His visit was too short and I’ve settled into my summer routine: mowing, yard work, gardening, and volunteering for the shelter. I peruse Pinterest constantly for ideas I can incorporate into the yard so I’m working on some potentials I can manage to do myself. I try and add a few more perennials each year and I’d love to plant more trees if I can figure out how to lift them by myself. Old age is not kind to muscle power.

Saturday, May 6, 2017

I'm Back!

Upon stepping back into the great room of our house two things hit me in the face: how massive it felt after trailer-living for so long; and that I missed it so badly that I immediately got tears in my eyes. In six days, I had gone from the Yuppies and mountains of Bend, OR, traveling 2188 miles back to the rednecks and deer stands of home. 

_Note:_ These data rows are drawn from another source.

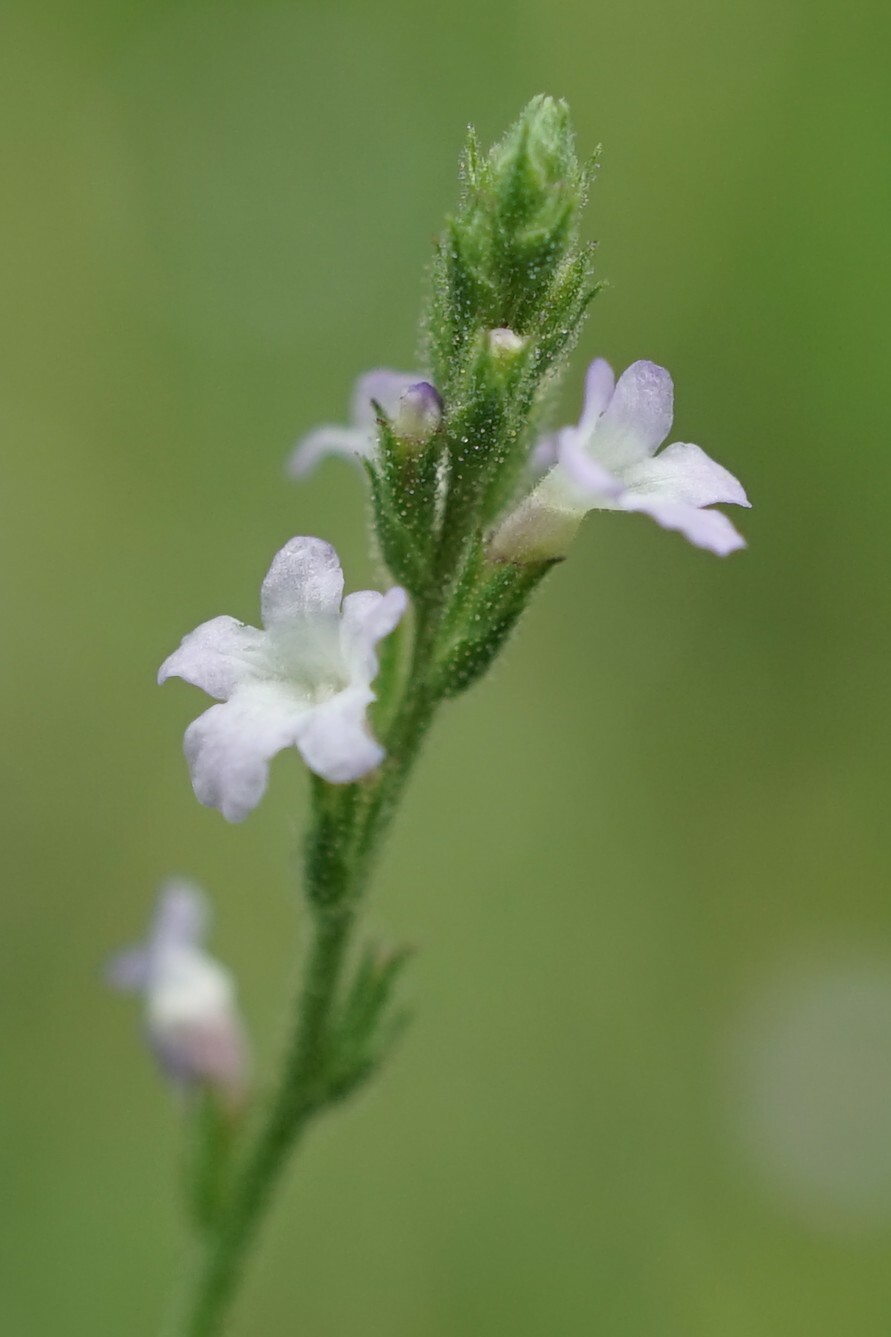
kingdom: Plantae
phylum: Tracheophyta
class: Magnoliopsida
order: Lamiales
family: Verbenaceae
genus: Verbena
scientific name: Verbena officinalis
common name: Vervain
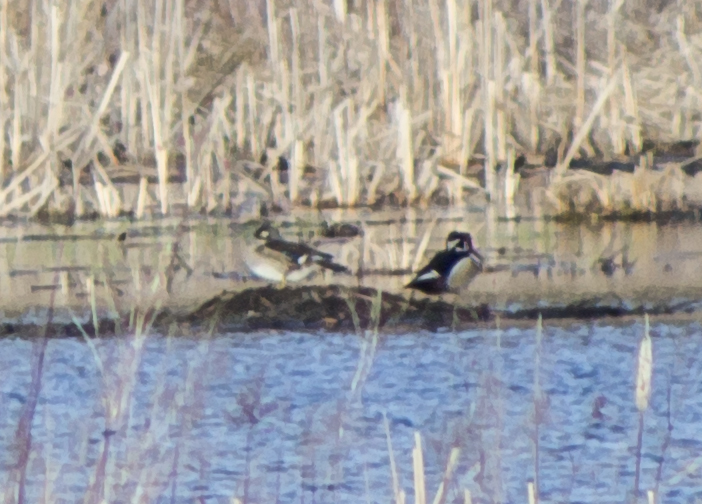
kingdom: Animalia
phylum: Chordata
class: Aves
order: Anseriformes
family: Anatidae
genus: Aix
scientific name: Aix sponsa
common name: Wood duck
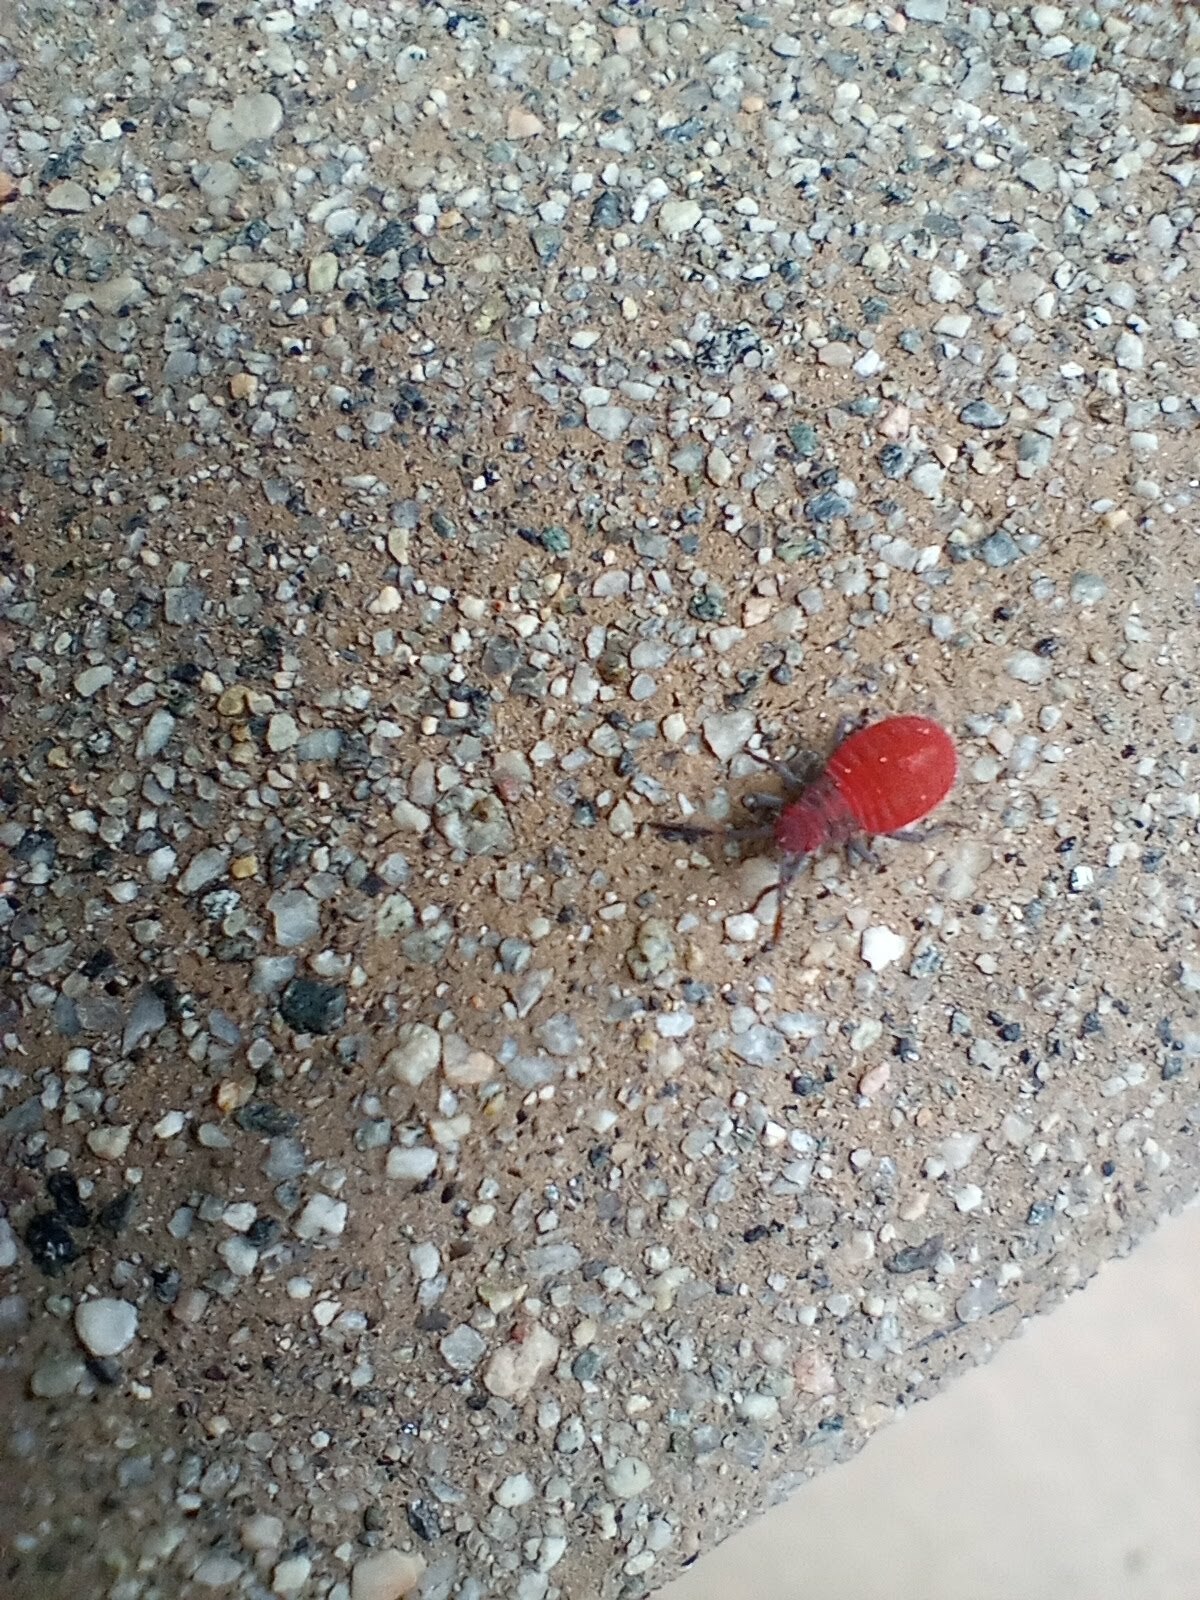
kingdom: Animalia
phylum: Arthropoda
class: Insecta
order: Hemiptera
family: Rhopalidae
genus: Jadera
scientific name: Jadera haematoloma
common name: Red-shouldered bug
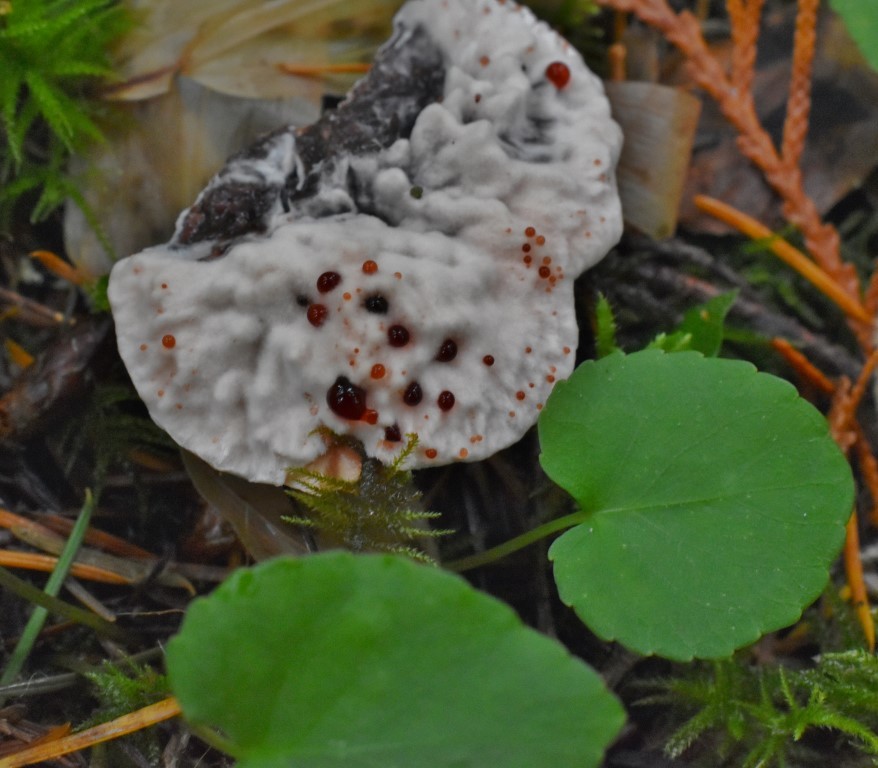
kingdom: Fungi
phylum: Basidiomycota
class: Agaricomycetes
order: Thelephorales
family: Bankeraceae
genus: Hydnellum
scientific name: Hydnellum peckii
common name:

The trip was long and a little arduous with weather but overall things went well with no close calls and courteous drivers for the most part. Several sections in Montana brought on some anxiety—a pass between Idaho and Dillon which required 4-wheel drive and the six-mile-long 6% grade coming out of Butte which is so steep and curvy that even the semi-trucks have a 25-mph speed limit. With the features the Chevy provides on the ability to both downshift and use the built-in tow haul and grade braking, all went well with not having to use much braking to remain in complete control.
A couple of foible’s: my backing skills are non-existent at this point and the first campground I had in mind in Parma, Idaho had just one spot available and I could not for the life of me get the trailer backed into it. In frustration, I pulled up all other area campgrounds and happened upon a fishing access free camp near the Snake River which thankfully had several pull-thru spots. As it turned out, by nightfall all the fisherman left and I had the place to myself. It was a bird haven and I heard their calls and the frogs croaking long into the night and very early the next morning.
The second night was equally frustrating as I got led on the grand tour of downtown Idaho Falls with the GPS thinking I had wanted N Yellowstone Ave instead of South. I finally arrived at South Tourist Park, a very well kept city park right on the river, offering water, dump, garbage and a free one night stay. Everything went well until late in the afternoon when I was bothered by cars which kept circling the parking lot. They would park for awhile then take off circling again. There was one other motorhome there and a few tents (in pouring rain??) but I was beginning to wonder if I had stepped into a gang or drug exchange area. Finally, I had it, and called the non-emergency police number and shortly an officer arrived. He stopped one of the cars, the other fled and then came over to have a conversation with me. It seems during the off season this park becomes a haven for gay pickups and collusions and it only got worse after the officer left. There were some highly suspect people who would drive in and park for several hours and although I was never directly bothered or approached, I would not feel comfortable ever staying here again. All the reviews I had read of this spot did not mention this aspect either: a lesson in not fully trusting online reviews!
Save for one stay in the Billings, Yellowstone RV Park at an outrageous $50/night, the rest of my camps were at WalMart, always a trusted source. The bad weather forced me to abandon my first routing from Billings of going through Wyoming due to its snow and then high winds for several predicted days, so I opted for the northern route through the oilfields of North Dakota then across Minnesota. I managed to hit the travel through Minneapolis-St Paul very early on a Sunday morning so it was a relative easy two-hour drive through. Then back into blessedly, rolling green, beautiful Wisconsin.